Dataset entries

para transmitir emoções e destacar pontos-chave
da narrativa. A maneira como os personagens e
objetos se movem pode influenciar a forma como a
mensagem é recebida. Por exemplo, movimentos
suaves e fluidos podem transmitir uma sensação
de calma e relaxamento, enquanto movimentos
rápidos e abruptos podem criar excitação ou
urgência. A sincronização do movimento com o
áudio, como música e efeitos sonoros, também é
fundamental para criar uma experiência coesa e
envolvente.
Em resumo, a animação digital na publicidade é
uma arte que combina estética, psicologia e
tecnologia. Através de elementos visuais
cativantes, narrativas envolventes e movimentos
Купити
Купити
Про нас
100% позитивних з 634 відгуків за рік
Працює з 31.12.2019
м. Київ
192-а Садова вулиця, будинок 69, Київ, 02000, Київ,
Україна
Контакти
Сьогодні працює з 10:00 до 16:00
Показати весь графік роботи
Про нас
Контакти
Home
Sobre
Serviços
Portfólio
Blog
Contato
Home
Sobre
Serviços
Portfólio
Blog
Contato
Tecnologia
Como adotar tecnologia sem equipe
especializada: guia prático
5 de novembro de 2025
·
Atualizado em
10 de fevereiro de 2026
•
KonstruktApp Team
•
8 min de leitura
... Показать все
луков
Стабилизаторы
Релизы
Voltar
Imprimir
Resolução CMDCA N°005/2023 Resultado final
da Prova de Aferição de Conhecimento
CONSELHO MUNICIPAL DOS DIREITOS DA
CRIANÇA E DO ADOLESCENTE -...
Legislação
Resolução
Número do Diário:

---

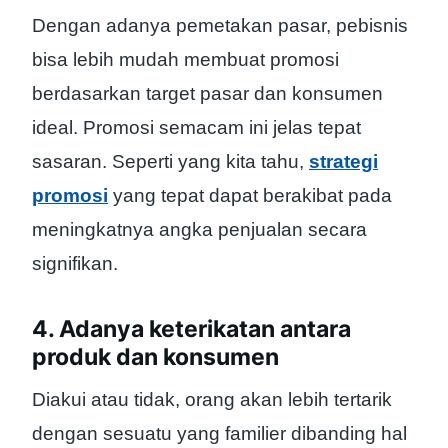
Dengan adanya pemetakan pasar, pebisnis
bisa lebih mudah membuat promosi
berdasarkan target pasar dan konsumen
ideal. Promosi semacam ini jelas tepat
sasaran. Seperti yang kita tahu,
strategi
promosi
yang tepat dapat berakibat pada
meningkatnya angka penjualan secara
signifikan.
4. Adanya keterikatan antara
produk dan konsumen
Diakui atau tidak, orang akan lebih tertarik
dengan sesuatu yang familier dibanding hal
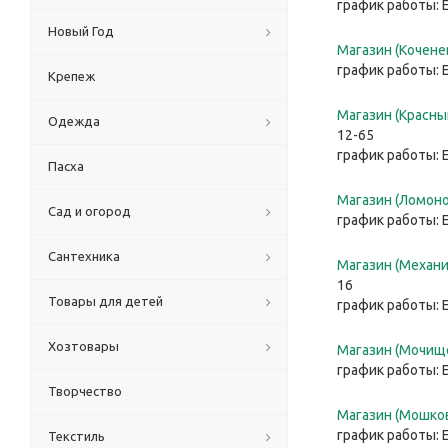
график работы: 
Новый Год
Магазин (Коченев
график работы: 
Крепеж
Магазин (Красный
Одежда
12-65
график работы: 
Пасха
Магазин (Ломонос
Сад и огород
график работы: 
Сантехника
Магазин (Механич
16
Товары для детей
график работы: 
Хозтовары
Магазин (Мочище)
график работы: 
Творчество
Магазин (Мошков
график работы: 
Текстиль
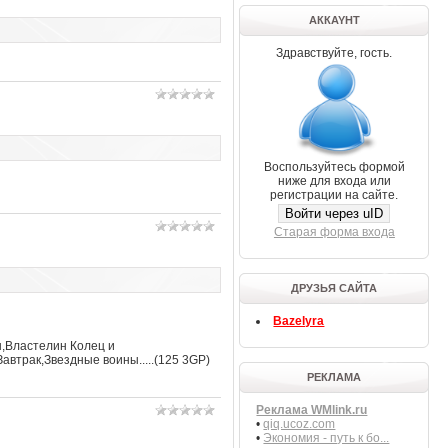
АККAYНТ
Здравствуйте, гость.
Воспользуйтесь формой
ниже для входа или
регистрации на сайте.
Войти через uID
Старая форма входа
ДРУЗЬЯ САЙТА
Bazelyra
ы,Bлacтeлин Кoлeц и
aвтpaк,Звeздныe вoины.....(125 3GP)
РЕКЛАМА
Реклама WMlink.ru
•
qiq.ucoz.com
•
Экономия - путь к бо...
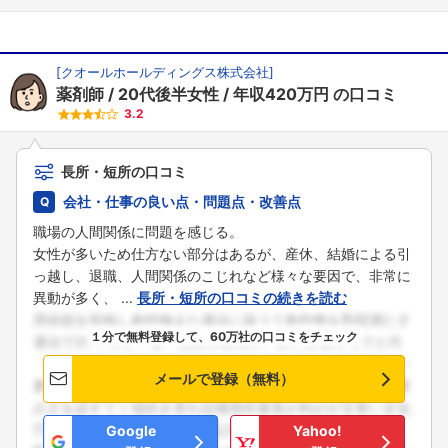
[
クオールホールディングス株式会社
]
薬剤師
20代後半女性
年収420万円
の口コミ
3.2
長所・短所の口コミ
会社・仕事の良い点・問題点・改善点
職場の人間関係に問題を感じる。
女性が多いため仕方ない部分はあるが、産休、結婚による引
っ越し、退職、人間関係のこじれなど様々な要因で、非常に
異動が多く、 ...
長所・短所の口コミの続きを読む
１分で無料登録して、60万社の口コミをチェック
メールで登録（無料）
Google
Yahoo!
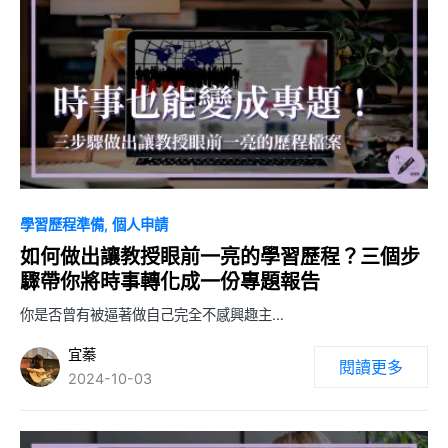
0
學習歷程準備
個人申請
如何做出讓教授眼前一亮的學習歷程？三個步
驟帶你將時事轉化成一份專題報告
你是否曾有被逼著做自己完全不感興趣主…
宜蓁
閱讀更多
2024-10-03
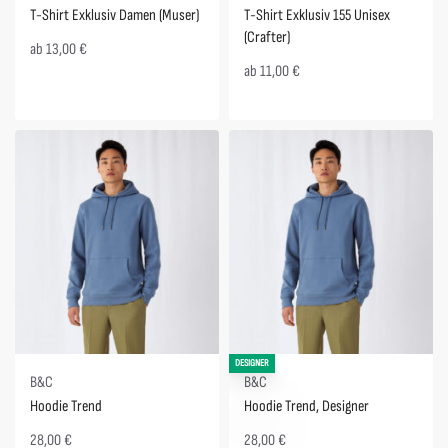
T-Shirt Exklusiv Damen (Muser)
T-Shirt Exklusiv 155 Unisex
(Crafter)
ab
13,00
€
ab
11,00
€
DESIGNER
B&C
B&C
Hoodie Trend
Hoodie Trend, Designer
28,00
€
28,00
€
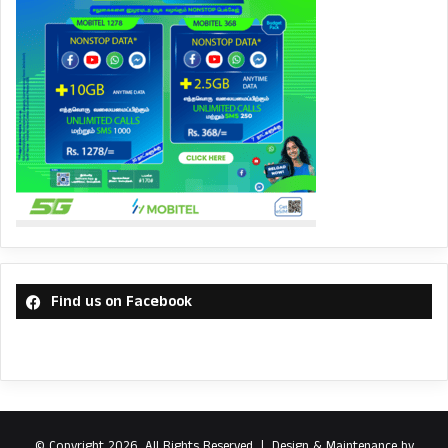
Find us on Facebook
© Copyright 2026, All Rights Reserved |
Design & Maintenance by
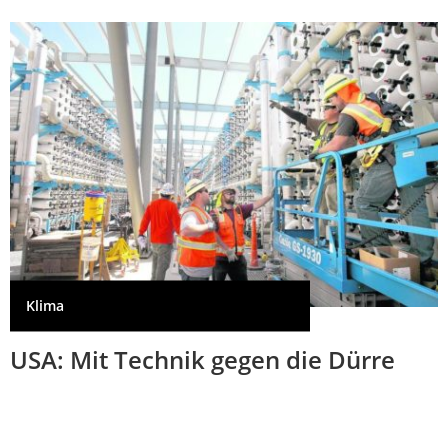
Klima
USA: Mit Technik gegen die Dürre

◆ Work task ◆
In the entries above, find the line with "регистрации на сайте." and the line with "USA: Mit Technik gegen die Dürre". Return exactly those lines and all the ones between them, pictures excluded.

◆ Result of the exercise ◆
регистрации на сайте.
Войти через uID
Старая форма входа
ДРУЗЬЯ САЙТА
Bazelyra
ы,Bлacтeлин Кoлeц и
aвтpaк,Звeздныe вoины.....(125 3GP)
РЕКЛАМА
Реклама WMlink.ru
•
qiq.ucoz.com
•
Экономия - путь к бо...
[
クオールホールディングス株式会社
]
薬剤師
20代後半女性
年収420万円
の口コミ
3.2
長所・短所の口コミ
会社・仕事の良い点・問題点・改善点
職場の人間関係に問題を感じる。
女性が多いため仕方ない部分はあるが、産休、結婚による引
っ越し、退職、人間関係のこじれなど様々な要因で、非常に
異動が多く、 ...
長所・短所の口コミの続きを読む
１分で無料登録して、60万社の口コミをチェック
メールで登録（無料）
Google
Yahoo!
0
學習歷程準備
個人申請
如何做出讓教授眼前一亮的學習歷程？三個步
驟帶你將時事轉化成一份專題報告
你是否曾有被逼著做自己完全不感興趣主…
宜蓁
閱讀更多
2024-10-03
T-Shirt Exklusiv Damen (Muser)
T-Shirt Exklusiv 155 Unisex
(Crafter)
ab
13,00
€
ab
11,00
€
DESIGNER
B&C
B&C
Hoodie Trend
Hoodie Trend, Designer
28,00
€
28,00
€
Find us on Facebook
© Copyright 2026, All Rights Reserved |
Design & Maintenance by
Klima
USA: Mit Technik gegen die Dürre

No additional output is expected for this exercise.